**TASK GOAL:**
Translate this sentence from the address into Spanish: "Albertans developed an oil and gas technology that is now valuable in the world marketplace."

Excerpts of the Provincial Leader’s Address at PCAA AGM in Calgary on March 31, 1984 [Continued from Part III]

We made many other changes since 1971. Let me deal with them in a brief way.

Let’s look at resource management. I wonder how many of you recall that when we first came to office, the selling price of our oil – oil that we own as a province – was decided between the major integrated oil companies in Toronto. We changed that in 1973. We got control of our own resources. Then we developed exploration incentive programs that stimulated a wave of drilling activity and jobs through the late 70’s. Yes, then we were hit hard – very hard by the National Energy Program. But, we have come back step by negotiating step from that precipice placed in front of us on October 28, 1980. This was done with the strong support of Albertans. During all this time Albertans did something else exciting too. Albertans developed an oil and gas technology that is now valuable in the world marketplace.

We maintained, during those years, the family farm despite a lot of pressure. We brought in a Beginning Farmer Program and Farm Credit programs. We did a lot as a government for agriculture but the key is that the family farm has been preserved – which was one of our election commitments. When we discuss productivity in the world – Alberta agriculture – Canadian agriculture, on a productivity cost effective basis, can match agriculture producers anywhere in the world. But, let’s make sure we never have a discussion – never have a Party meeting – where we don’t recognize the primary agriculture industry and its ability to compete in the world marketplace.

**MATERIAL SHOWN:**
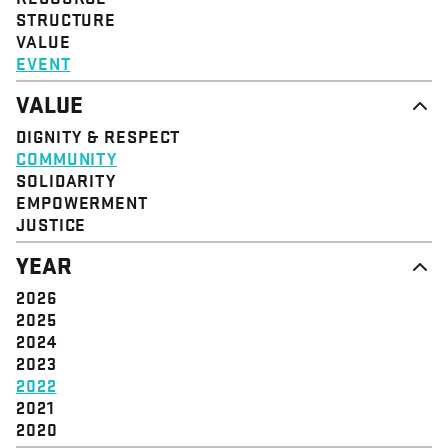
STRUCTURE
VALUE
EVENT
VALUE
DIGNITY & RESPECT
COMMUNITY
SOLIDARITY
EMPOWERMENT
JUSTICE
YEAR
2026
2025
2024
2023
2022
2021
2020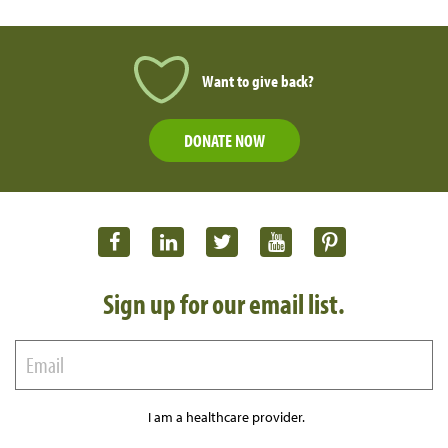
Want to give back?
DONATE NOW
Sign up for our email list.
I am a healthcare provider.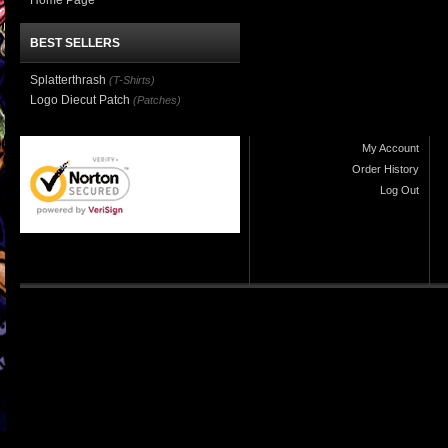
Home Page
BEST SELLERS
Splatterthrash
(T-Shirts)
Logo Diecut Patch
(Patches)
My Account
Order History
Log Out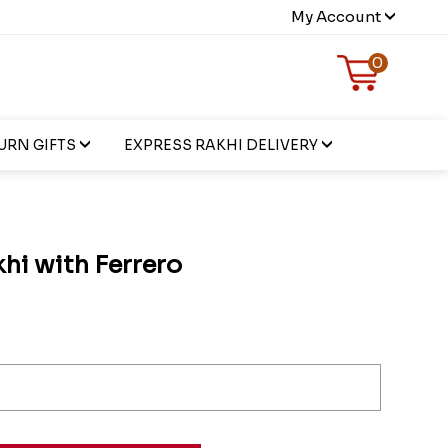
My Account
0
URN GIFTS
EXPRESS RAKHI DELIVERY
hi with Ferrero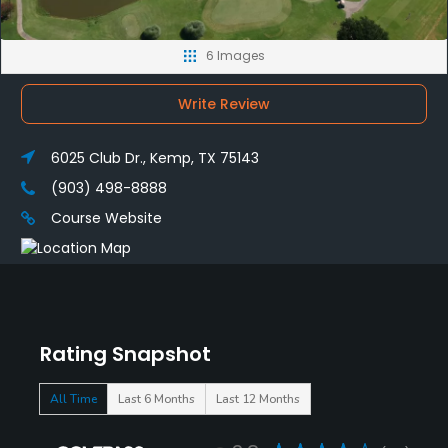
6 Images
Write Review
6025 Club Dr., Kemp, TX 75143
(903) 498-8888
Course Website
Rating Snapshot
All Time
Last 6 Months
Last 12 Months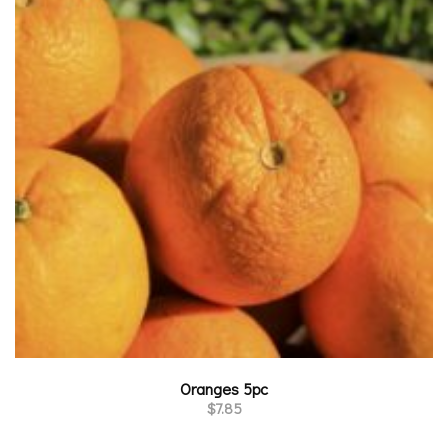
Oranges 5pc
$
7.85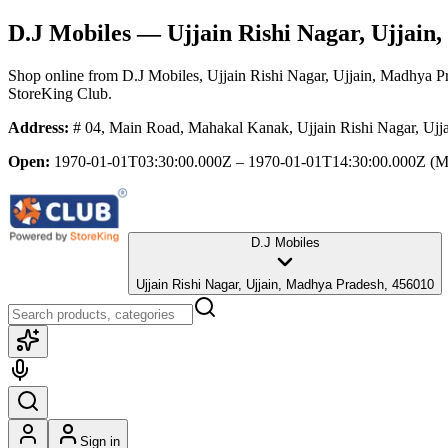
D.J Mobiles
— Ujjain Rishi Nagar, Ujjain
Shop online from
D.J Mobiles
, Ujjain Rishi Nagar, Ujjain, Madhya P
StoreKing Club.
Address:
# 04, Main Road, Mahakal Kanak, Ujjain Rishi Nagar, Ujj
Open:
1970-01-01T03:30:00.000Z – 1970-01-01T14:30:00.000Z
(M
D.J Mobiles
Ujjain Rishi Nagar, Ujjain, Madhya Pradesh, 456010
Sign in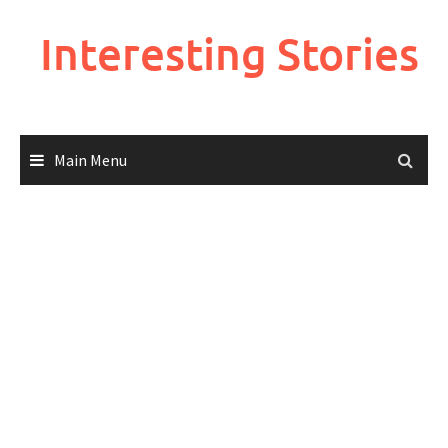
Skip
to
Interesting Stories
content
Main Menu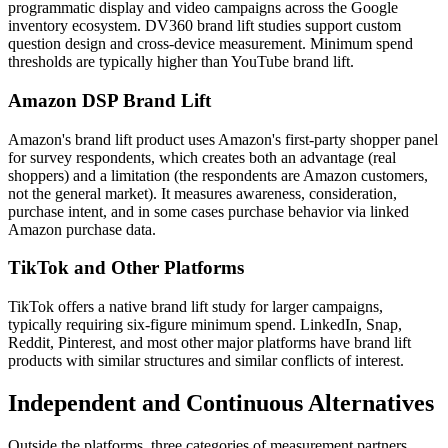
programmatic display and video campaigns across the Google
inventory ecosystem. DV360 brand lift studies support custom
question design and cross-device measurement. Minimum spend
thresholds are typically higher than YouTube brand lift.
Amazon DSP Brand Lift
Amazon's brand lift product uses Amazon's first-party shopper panel
for survey respondents, which creates both an advantage (real
shoppers) and a limitation (the respondents are Amazon customers,
not the general market). It measures awareness, consideration,
purchase intent, and in some cases purchase behavior via linked
Amazon purchase data.
TikTok and Other Platforms
TikTok offers a native brand lift study for larger campaigns,
typically requiring six-figure minimum spend. LinkedIn, Snap,
Reddit, Pinterest, and most other major platforms have brand lift
products with similar structures and similar conflicts of interest.
Independent and Continuous Alternatives
Outside the platforms, three categories of measurement partners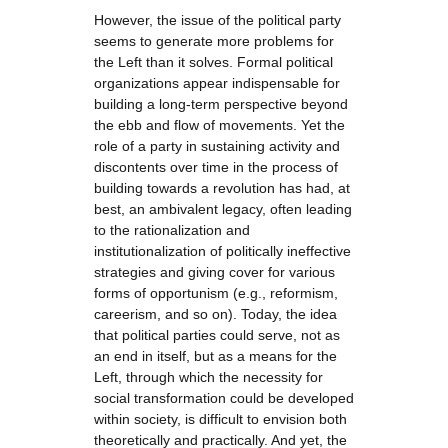
However, the issue of the political party
seems to generate more problems for
the Left than it solves. Formal political
organizations appear indispensable for
building a long-term perspective beyond
the ebb and flow of movements. Yet the
role of a party in sustaining activity and
discontents over time in the process of
building towards a revolution has had, at
best, an ambivalent legacy, often leading
to the rationalization and
institutionalization of politically ineffective
strategies and giving cover for various
forms of opportunism (e.g., reformism,
careerism, and so on). Today, the idea
that political parties could serve, not as
an end in itself, but as a means for the
Left, through which the necessity for
social transformation could be developed
within society, is difficult to envision both
theoretically and practically. And yet, the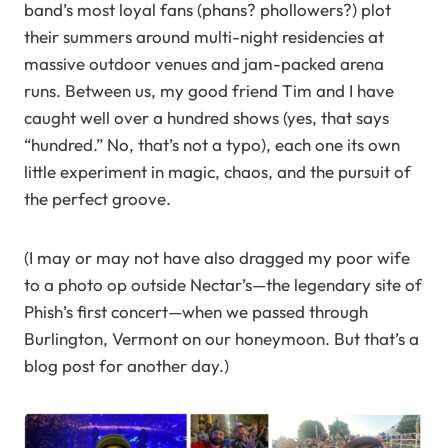
band’s most loyal fans (phans? phollowers?) plot
their summers around multi-night residencies at
massive outdoor venues and jam-packed arena
runs. Between us, my good friend Tim and I have
caught well over a hundred shows (yes, that says
“hundred.” No, that’s not a typo), each one its own
little experiment in magic, chaos, and the pursuit of
the perfect groove.
(I may or may not have also dragged my poor wife
to a photo op outside Nectar’s—the legendary site of
Phish’s first concert—when we passed through
Burlington, Vermont on our honeymoon. But that’s a
blog post for another day.)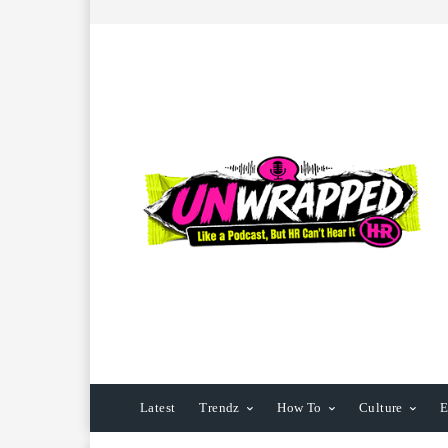
Latest
Trendz
How To
Culture
E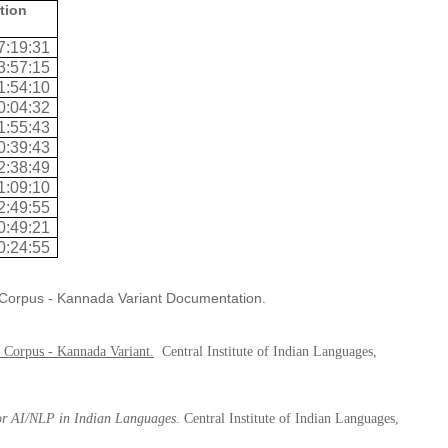
tion
7:19:31
3:57:15
1:54:10
0:04:32
1:55:43
0:39:43
2:38:49
1:09:10
2:49:55
0:49:21
0:24:55
h Corpus - Kannada Variant Documentation.
 Corpus - Kannada Variant
.
Central Institute of Indian Languages,
for AI/NLP in Indian Languages
. Central Institute of Indian Languages,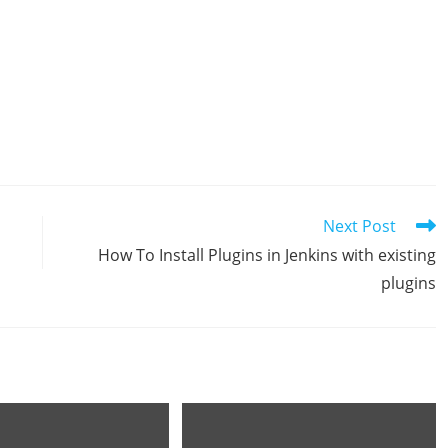
Next Post
How To Install Plugins in Jenkins with existing
plugins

**REPLY TO THE EXERCISE:**
Los albertanos desarrollaron una tecnología de petróleo y gas que ahora es valiosa en el mercado mundial.